Alzheimer’s disease (AD) (McKhann et al., 2011), the most common neurodegenerative cause of dementia, is characterized by progressive memory decline and pathologic accumulations of amyloid-β plaques and tau neurofibrillary tangles. Previous autopsy studies showed concomitant Lewy body (LB) pathology in approximately 40% of patients with AD (Hamilton, 2000, Leverenz et al., 2006) and frequent AD pathology in LB disease (LBD). (Walker et al., 2019) Further, clinical presentations of AD and LBD overlap. Cognitive fluctuation, (Escandon et al., 2010) rapid eye movement sleep behavior disorder (RBD), (Gagnon et al., 2006) and visual hallucination, (Sinclair et al., 2019) the core clinical features of dementia with LB (DLB), were frequently reported to occur in AD. Parkinsonism, such as rigidity, bradykinesia, and postural impairment, is also common in patients with AD, with the prevalence ranging from 12% to 92%. (Attems et al., 2007, Sasaki, 2018) Clinicopathological studies indicated that LB pathology was related to parkinsonism in patients with AD. (Attems et al., 2007, Burns et al., 2005, Hamilton, 2000)

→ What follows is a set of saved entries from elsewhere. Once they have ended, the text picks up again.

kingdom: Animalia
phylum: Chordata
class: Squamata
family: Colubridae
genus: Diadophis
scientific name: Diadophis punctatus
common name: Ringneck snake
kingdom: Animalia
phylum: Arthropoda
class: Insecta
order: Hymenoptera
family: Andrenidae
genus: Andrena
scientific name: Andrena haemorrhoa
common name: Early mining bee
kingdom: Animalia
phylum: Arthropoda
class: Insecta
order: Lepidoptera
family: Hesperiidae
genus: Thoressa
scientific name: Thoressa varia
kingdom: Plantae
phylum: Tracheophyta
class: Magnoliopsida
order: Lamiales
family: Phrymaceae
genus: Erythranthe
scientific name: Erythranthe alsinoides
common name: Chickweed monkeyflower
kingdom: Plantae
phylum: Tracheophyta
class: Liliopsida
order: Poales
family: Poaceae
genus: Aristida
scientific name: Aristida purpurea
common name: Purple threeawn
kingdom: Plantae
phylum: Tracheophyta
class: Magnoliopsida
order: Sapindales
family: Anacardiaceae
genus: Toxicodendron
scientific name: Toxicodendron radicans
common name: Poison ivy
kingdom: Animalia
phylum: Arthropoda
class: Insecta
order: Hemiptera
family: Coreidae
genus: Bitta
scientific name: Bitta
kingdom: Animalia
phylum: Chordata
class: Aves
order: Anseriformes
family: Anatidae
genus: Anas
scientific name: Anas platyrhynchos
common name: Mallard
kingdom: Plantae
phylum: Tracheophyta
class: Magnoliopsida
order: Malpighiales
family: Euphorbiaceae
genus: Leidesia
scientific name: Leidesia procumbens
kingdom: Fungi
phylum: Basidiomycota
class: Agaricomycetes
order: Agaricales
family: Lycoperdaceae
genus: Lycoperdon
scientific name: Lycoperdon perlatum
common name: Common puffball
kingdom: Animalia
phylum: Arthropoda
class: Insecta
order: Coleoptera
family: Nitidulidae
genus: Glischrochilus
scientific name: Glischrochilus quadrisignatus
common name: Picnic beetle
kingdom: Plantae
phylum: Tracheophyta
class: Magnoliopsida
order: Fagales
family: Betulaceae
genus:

Although reduced striatal dopamine transporter (DAT) uptakes on DAT PET are useful imaging biomarkers for Parkinson’s disease (PD), their sensitivities to diagnose DLB (McKeith et al., 2007) and AD with parkinsonism are suboptimal. (Chung et al., 2019) With improved high-resolution DAT PET, previous studies have shown that DAT uptake in the substantia nigra (SN) is reduced in early LBD including idiopathic RBD (Lee et al., 2019) and early PD. (Delva et al., 2020, Fazio et al., 2018) In addition, reduced DAT uptake has an inverse relationship with relative glucose hypermetabolism in the striatum of patients with DLB (Huber et al., 2020) and early PD. (Kim et al., 2022), suggesting that the identification of metabolic perturbations at early stages of dopaminergic dysfunction could serve as a potential biomarker of LBD for early diagnosis and monitoring disease severity. Considering that early-phase imaging with 18F-N-(3-fluoropropyl)-2β-carbon ethoxy-3β-(4-iodophenyl) nortropane (FP-CIT) PET is a potential substitute for metabolic PET (Jin et al., 2017) and that dual-phase FP-CIT PET has clear advantages over a combination of metabolic PET and delayed-phase FP-CIT PET in terms of radiation exposure, total cost, and time, combining early- and delayed-phase FP-CIT PET could provide information of use in identifying patients in early stages of LBD.

The aim of the present study was to examine the implication of DAT uptake and early-to-delayed DAT uptake ratios (E/Ds) on FP-CIT PET in the basal ganglia for AD patients with concomitant clinical features of LBD. We hypothesized that the SN DAT uptake and E/D ratio in the striatum have advantages over conventional striatal DAT uptake in differentiating AD patients with concomitant clinical features of LBD from normal controls (NCs) and in explaining the severities of cognitive dysfunction and parkinsonism. Our findings could provide a useful clinical clue to find concomitant LBD in patients with AD.